24th April 2018
The Court of Arbitration for Sport (CAS) has published two of the 39 decisions in the cases of the Russian athletes who challenged the decisions taken by the Disciplinary Commission of the International Olympic Committee (IOC DC) in relation to the 2014 Sochi Winter Olympic Games. On 1 February 2018, the CAS announced that 27 appeals had been upheld and the other 12 partially upheld.
The CAS panels unanimously found that the evidence put forward by the IOC in relation to this matter did not have the same weight in each individual case. In 27 cases, the evidence collected was not sufficient to establish the existence of an anti-doping rule violation (ADRV). With respect to these 27 athletes, the appeals were upheld, the sanctions annulled and their individual results achieved in Sochi 2014 reinstated.
In the 12 other cases, the evidence collected was sufficient to establish a manipulation of the urine samples and, accordingly, an ADRV. The IOC decisions in these matters were confirmed, with one exception: the athletes were declared ineligible for the Olympic Winter Games Pyeongchang 2018 only, instead of a life ban.
Today, the CAS has published one of the decisions (A. Legkov v/ IOC) where the appeal was upheld (no ADRV established) and one (A. Zubkov v/ IOC) where the appeal was partially upheld (ADRV established). All the CAS appeals procedures were conducted jointly, on an expedited basis, and a combined hearing took place from 22 to 27 January 2018 in Geneva. However, separate decisions were issued in each individual case. The remaining 37 reasoned awards will be issued in the next weeks.

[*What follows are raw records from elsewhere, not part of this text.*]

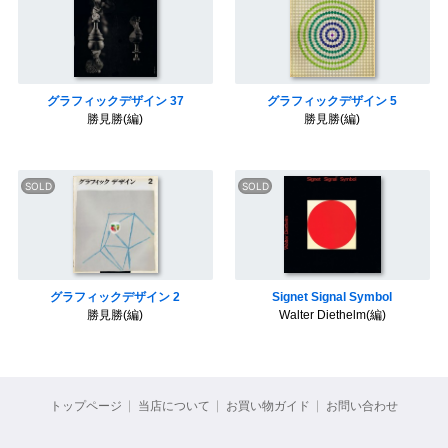
グラフィックデザイン 37
グラフィックデザイン 5
勝見勝(編)
勝見勝(編)
グラフィックデザイン 2
Signet Signal Symbol
勝見勝(編)
Walter Diethelm(編)
トップページ
当店について
お買い物ガイド
お問い合わせ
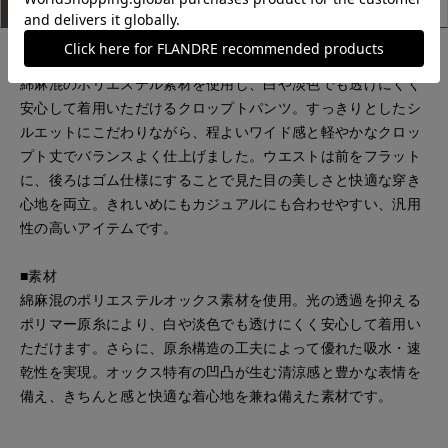
アイテム説明
サイズ詳細
購入レビュー
■デザイン
綿麻混のポリエステル素材を使用し、白や淡色でも透けにくく
安心して着用いただけるクロップトパンツ。すっきりとしたシ
ルエットにこだわりながら、程よいワイド感と軽やかなクロッ
プト丈でバランスよく仕上げました。ウエストは前をフラット
に、後ろはゴム仕様にすることで見た目の美しさと快適な穿き
心地を両立。きれいめにもカジュアルにも合わせやすい、汎用
性の高いアイテムです。
■素材
綿麻混のポリエステルオックス素材を使用。光の透過を抑える
ポリマー原糸により、白や淡色でも透けにくく安心して着用い
ただけます。さらに、原糸構造の工夫によって優れた吸水・速
乾性を実現。オックス特有の凹凸が生む清涼感と豊かな表情を
備え、きちんと感と快適な着心地を兼ね備えた素材です。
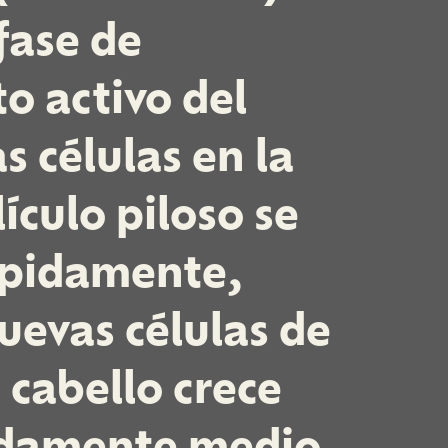
 fase de
o activo del
as células en la
lículo piloso se
ápidamente,
uevas células de
l cabello crece
damente medio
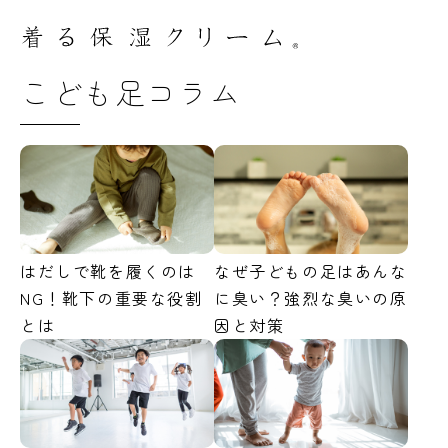
こども足コラム
はだしで靴を履くのは
なぜ子どもの足はあんな
NG！靴下の重要な役割
に臭い？強烈な臭いの原
とは
因と対策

These 160-page awards expose in detail all facts and evidence presented before the CAS during the arbitration process. They analyse the notion of “comfortable satisfaction” as the applicable standard of proof in these matters: the application of the comfortable satisfaction standard is a constant one, but inherent within that immutable standard is a requirement that the more serious the allegation, the more cogent the supporting evidence must be in order for the allegation to be found proven.
In the case of Aleksandr Zubkov, the Panel has explained that, in order to be comfortably satisfied that the Athlete had committed an ADRV of use of a prohibited method, it was insufficient merely to establish the existence of a general sample-swapping scheme; rather, the Panel had to be comfortably satisfied that the Athlete was personally and knowingly implicated in particular acts that formed part of, and facilitated the commission of, the substitution of his urine within that scheme. The Panel concluded that the results of the scientific analysis of the content of the Athlete’s urine samples from the Sochi Games – namely the physiologically impossible level of salt in the Athlete’s samples together with confirmation through DNA analysis that those samples contained the Athlete’s urine and the absence of any concrete and plausible explanation – established to the Panel’s comfortable satisfaction that the Athlete provided clean urine in advance of the Sochi Games; that he did this for the purpose of enabling the subsequent swapping of his urine samples during the Sochi Games; and that his samples at the Sochi Games were in fact subsequently swapped, with salt being added to the substituted urine in an effort to conceal the existence of the substitution. Accordingly, the Panel was comfortably satisfied that the Athlete thereby committed an ADRV in the form of the use of a prohibited method.
In the case of Alexander Legkov, the Panel concluded that the IOC had not discharged the burden of establishing that the Athlete used a prohibited method for the purposes of Article 2.2 of the WADC. In particular, the Panel concluded that the probative value of the circumstantial evidence in that case was insufficient to overcome the absence of direct evidence that the Athlete committed an ADRV of use of a prohibited method.
Both awards are published on the CAS website (www.tas-cas.org/en/jurisprudence/recentdecisions.html).